= David Greene (journalist) =

American journalist

David Greene (born April 9, 1976) is an American journalist who worked for the radio broadcasting company NPR, and was one of the co-hosts of Morning Edition until his retirement in December 2020. On July 29, 2022, he became the host of Left, Right & Center.

==Early life==
Greene is the son of Douglas A. Greene and the late Terry Rockmaker Greene. He spent his youth in Pittsburgh, Pennsylvania, where he lived in the Shadyside neighborhood and attended Fanny Edel Falk Laboratory School through the fifth grade. In 1986, he moved with his family to Murray, Kentucky, where he attended Murray Middle School for two years. He graduated from J. P. McCaskey High School in Lancaster, Pennsylvania in 1994. (His mother taught at Franklin and Marshall College.) His first "radio" show was doing the morning announcements at his high school. He also interned at the local newspaper, which is today LNP.

==Career==
After graduating from Harvard University (where he was an editor of The Harvard Crimson) with a degree in government in 1998, Greene became a reporter for The Baltimore Sun. Among other assignments, including an early stint in local reporting, he covered the White House for George W. Bush's first term.

In 2005, Greene joined NPR and continued to cover the Bush White House. From 2010 to 2012, he was a foreign correspondent for NPR based in Moscow, and in 2012 joined Morning Edition. His reporting from Moscow, including a return in 2013 to travel the Trans-Siberian Railway, led to his first book, Midnight in Siberia, in 2014.
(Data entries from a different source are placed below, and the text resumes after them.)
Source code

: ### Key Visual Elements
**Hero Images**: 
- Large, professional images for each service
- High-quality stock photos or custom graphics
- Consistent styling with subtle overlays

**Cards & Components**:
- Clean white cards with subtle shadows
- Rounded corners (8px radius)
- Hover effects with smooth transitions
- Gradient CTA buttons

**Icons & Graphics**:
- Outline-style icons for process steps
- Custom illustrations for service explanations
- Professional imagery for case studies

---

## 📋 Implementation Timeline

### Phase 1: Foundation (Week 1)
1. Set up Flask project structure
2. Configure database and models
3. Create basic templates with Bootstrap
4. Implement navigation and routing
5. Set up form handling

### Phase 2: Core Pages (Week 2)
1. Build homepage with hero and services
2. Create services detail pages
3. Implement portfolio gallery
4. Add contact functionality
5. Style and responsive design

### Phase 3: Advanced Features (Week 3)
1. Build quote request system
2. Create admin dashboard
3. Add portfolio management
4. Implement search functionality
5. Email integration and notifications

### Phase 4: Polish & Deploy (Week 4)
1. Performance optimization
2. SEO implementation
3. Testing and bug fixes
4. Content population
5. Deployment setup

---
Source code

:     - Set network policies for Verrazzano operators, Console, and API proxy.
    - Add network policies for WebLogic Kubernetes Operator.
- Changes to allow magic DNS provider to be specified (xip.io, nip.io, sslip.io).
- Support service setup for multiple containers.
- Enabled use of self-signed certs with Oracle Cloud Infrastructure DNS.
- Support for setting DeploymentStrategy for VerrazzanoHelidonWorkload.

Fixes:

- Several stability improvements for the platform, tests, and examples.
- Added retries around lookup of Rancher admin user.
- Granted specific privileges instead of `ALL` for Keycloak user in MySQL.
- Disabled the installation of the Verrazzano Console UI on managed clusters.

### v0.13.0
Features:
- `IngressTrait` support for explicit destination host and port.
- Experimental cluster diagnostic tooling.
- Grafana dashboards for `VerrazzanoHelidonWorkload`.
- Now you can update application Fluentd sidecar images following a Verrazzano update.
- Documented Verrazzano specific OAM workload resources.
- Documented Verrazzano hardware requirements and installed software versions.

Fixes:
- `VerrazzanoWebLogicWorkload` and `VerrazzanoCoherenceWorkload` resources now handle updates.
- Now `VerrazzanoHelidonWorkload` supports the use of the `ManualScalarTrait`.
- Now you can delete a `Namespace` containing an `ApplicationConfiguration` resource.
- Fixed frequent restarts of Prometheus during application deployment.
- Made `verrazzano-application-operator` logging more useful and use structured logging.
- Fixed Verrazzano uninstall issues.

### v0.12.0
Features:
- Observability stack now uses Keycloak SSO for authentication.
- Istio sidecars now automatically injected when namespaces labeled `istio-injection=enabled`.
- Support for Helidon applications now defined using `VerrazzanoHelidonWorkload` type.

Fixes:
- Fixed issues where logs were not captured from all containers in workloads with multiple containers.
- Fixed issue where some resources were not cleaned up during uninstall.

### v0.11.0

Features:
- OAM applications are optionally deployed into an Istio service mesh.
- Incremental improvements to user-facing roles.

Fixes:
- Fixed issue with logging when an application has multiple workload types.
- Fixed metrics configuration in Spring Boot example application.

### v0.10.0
In 2011, Greene received the Daniel Schorr Journalism Prize for his work in Tripoli during the Arab Spring.
Greene announced his retirement from NPR in October 2020, with his last Morning Edition broadcast being on December 29, 2020.

In December 2025, Greene acquired LNP | LancasterOnline, moving the news organization to a non-profit structure for the first time in its 231-year History. Greene had interned there while attending high school.

In 2026, Greene filed a lawsuit against Google, alleging that an artificial-intelligence podcast feature in its NotebookLM tool replicated his distinctive radio voice without permission, a claim the company denied.

==Personal life==
Greene's mother was an associate professor of psychology at Franklin & Marshall College in Lancaster, Pennsylvania for 17 years, and died in 2006. David Greene received an honorary doctorate from the college in 2008, where he spoke at the college's commencement and celebrated his mother's life and career.

Greene married Rose Previte in 2007.